Tous les acteurs sont formidables, surtout Gaspard Proust en néo Beigbeder et Louise Bourgoin en Alice (je trouve qu’elle ressemble étrangement à Priscilla de Laforcade, une ex de FB). Celles et ceux qui ont lu « Un roman français » retrouveront Guétary, la côte basque, le père et la mère de l’auteur tels que décrits dans le roman. J’ai adoré le choix de Bernard Menez, longtemps considéré comme le plus ringard des acteurs français, pour incarner le père du plus branché des auteurs français ! Joeystarr est presqu’à l’aise parmi les bourgeois, Frédérique Bel et Jonathan Lambert sont hilarants, sans parler d’Anny Duperey, auteure d’un succulent « Je suis une mère célibataire et je vous emmerde ».   La cerise sur le gâteau, c’est la chanson de Michel Legrand « Les moulins de mon cœur » – une de mes chansons préférées au monde – qui sert de fil conducteur à l’histoire d’amour de Marc et Alice, avec un extrait du baiser de l’affaire Thomas Crown et une jolie  surprise à la fin du film.

Ah ! vite ! Il faut aller le voir ! (PS : bande annonce tout en bas du billet 😉

Quelques mots sur le roman que j’avais beaucoup aimé à l’époque , agréable à lire, rapide, stylé et touchant … Après une relecture pour comparaison  à son double cinématographie, je dois dire que je l’ai trouvé presque aussi sympa aujourd’hui, ne serait-ce deux défauts qui ne m’étaient pas apparus à la première lecture :

1/ Frédéric Beigbeder ne cesse de citer des grands auteurs pour étayer sa thèse (…)  comme dans une dissertation de terminale L !  Se référer ostensiblement  à Camus, Sagan, Maupassant, Morand, Fitzgerald… donne-t-il une crédibilité littéraire ?

2/ L’auteur avait alors une très forte tendance à écrire comme s’il débitait de la punchline lapidaire et publicitaire (c’était encore sa période CLM/BBDO).  On dirait souvent que le texte n’est qu’une longue compilation de citations définitives – et de clichés –  sur l’amour, la vie, la mort :

« La seule question en amour c’est : à partir de quand commence-t-on à mentir ?
«  Un moustique dure une journée, une rose trois jours.

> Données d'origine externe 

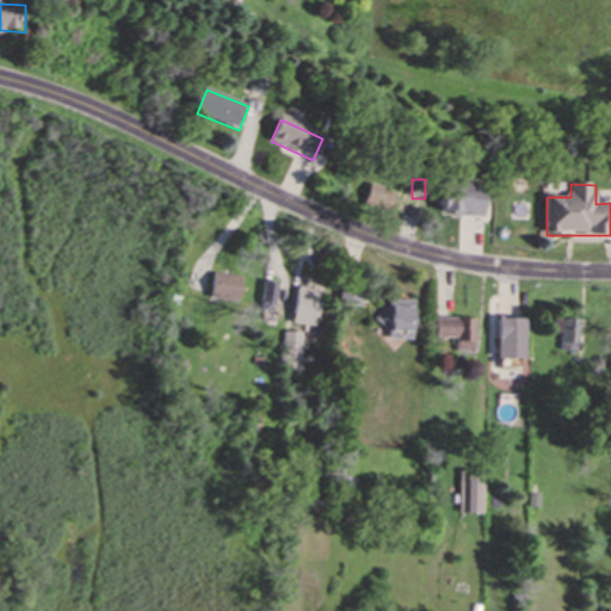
[(489,187),(443,186),(442,217),(488,217),(489,187)]
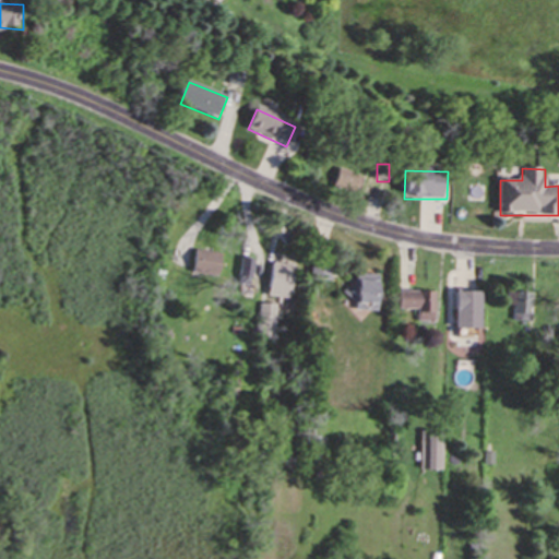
[(191,272),(217,281),(224,261),(199,252),(191,272)]
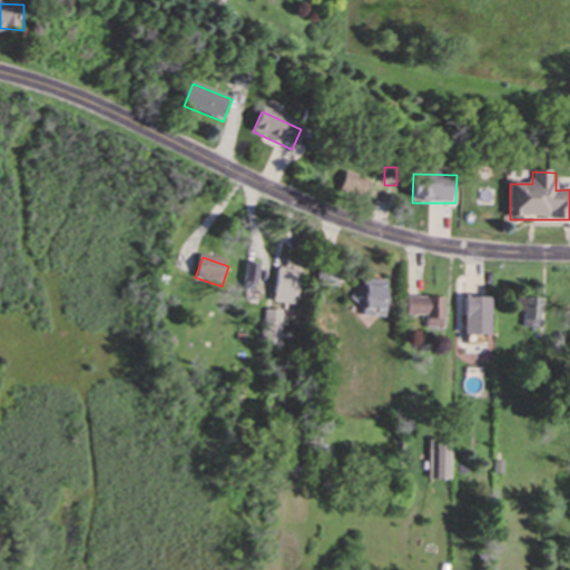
[(258,264),(245,264),(244,285),(257,286),(258,264)]
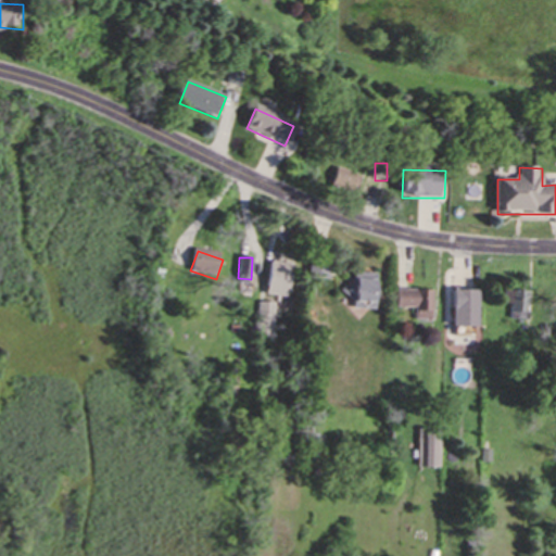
[(297,265),(272,262),(267,297),(292,300),(297,265)]
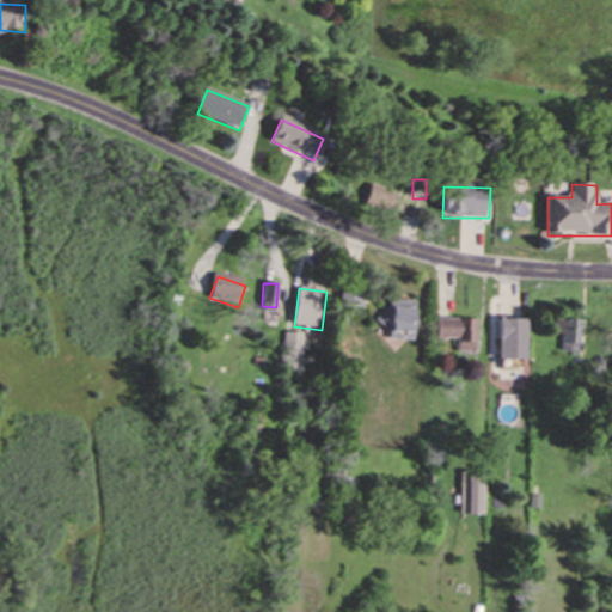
[(417,342),(417,304),(386,304),(386,342),(417,342)]
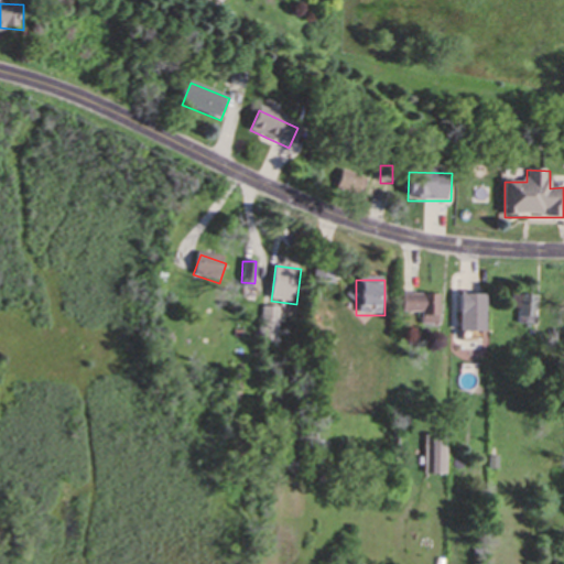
[(487,295),(462,295),(462,334),(487,334),(487,295)]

Un chat dure treize ans, l’amour trois. C’est comme ça. Il y a d’abord une année de passion, puis une année de tendresse, et enfin, une année d’ennui.
« Nous nous sommes quittés comme nous nous étions mariés : sans savoir pourquoi
«  Le culte de la cuite, ça passe à dix-huit ans, à trente c’est pathétique
«  Et si l’adultère m’avait rendu adulte ?
«  La vérité, c’est que l’amour commence dans l’eau de rose et finit en eau de boudin
«  On se marie exactement comme on passe son baccalauréat ou son permis de conduire : pour être normal
«  J’étais fou d’elle parce qu’elle m’échappait (hum !)
« Ce qu’il y a de plus beau chez une femme, c’est qu’elle soit saine (hum hum !!)
«  L’’amour le plus fort est celui qui n’est pas partagé (hum hum hum !!!)
« L’amour est fini quand il n’est plus possible de revenir en arrière (hum hum hum hum !!!!)
…sans oublier l’inénarrable « Les mecs c’est comme les poivrons, il faut les faire mariner »

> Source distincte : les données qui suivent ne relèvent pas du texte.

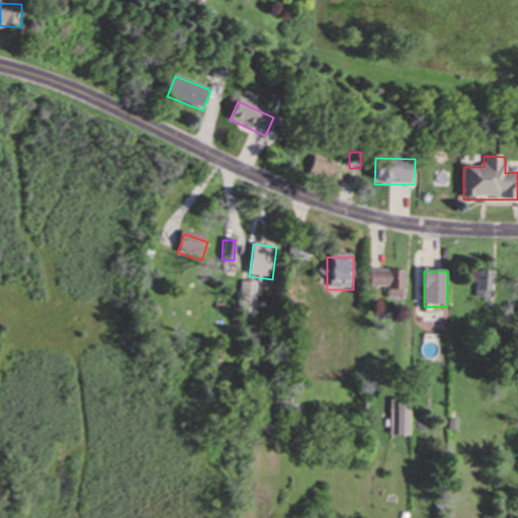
[(371,289),(386,289),(386,300),(405,300),(405,272),(371,272),(371,289)]
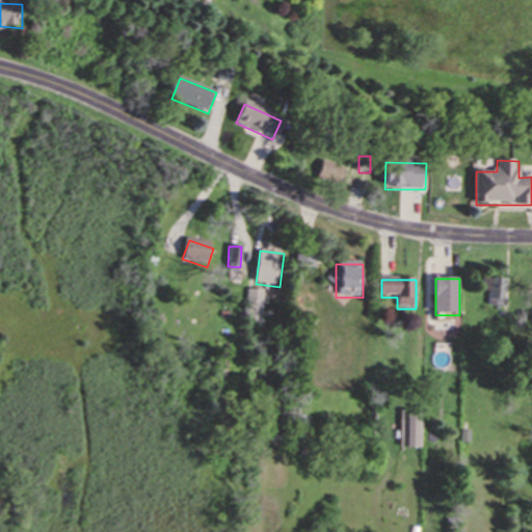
[(503,281),(486,281),(486,310),(503,310),(503,281)]
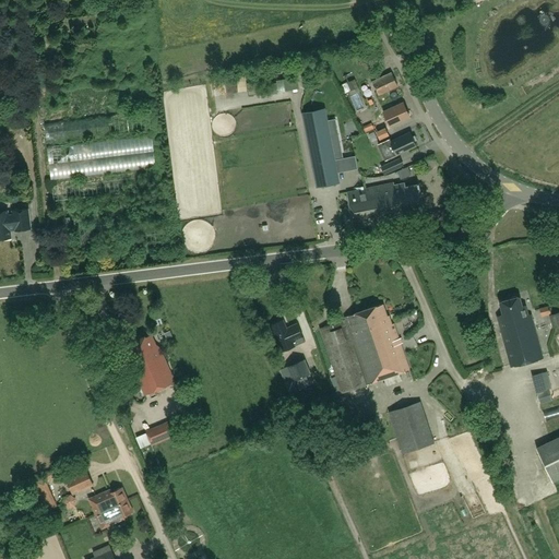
[(391,72),(371,81),(379,95),(397,85),(391,72)]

Devant un tel enfilage de perles, ma foi j’en reste sans voix !

Au final, L’amour dure trois  ans est une excellente comédie romantique française, tellement française qu’elle en démode les classiques américains du genre, et un très joli livre à relire rien que pour se replonger dans les années 90 !

9 Comment

  1. Bonjour Julia
    je vous mets en lien l’extrait du film, dans la salle de bain, avec une citation de Shakespeare. J’espère que ça marchera !
    http://youtu.be/Gj9KZDr2arE

    Sinon voici la citation utilisée :
    “L’amour ne s’altère pas en heures ou en semaines, mais survit jusqu’à la pointe de la fin du temps. Et si ceci est faux et qu’on me le prouve, je n’ai jamais écrit, et personne n’a jamais aimé.”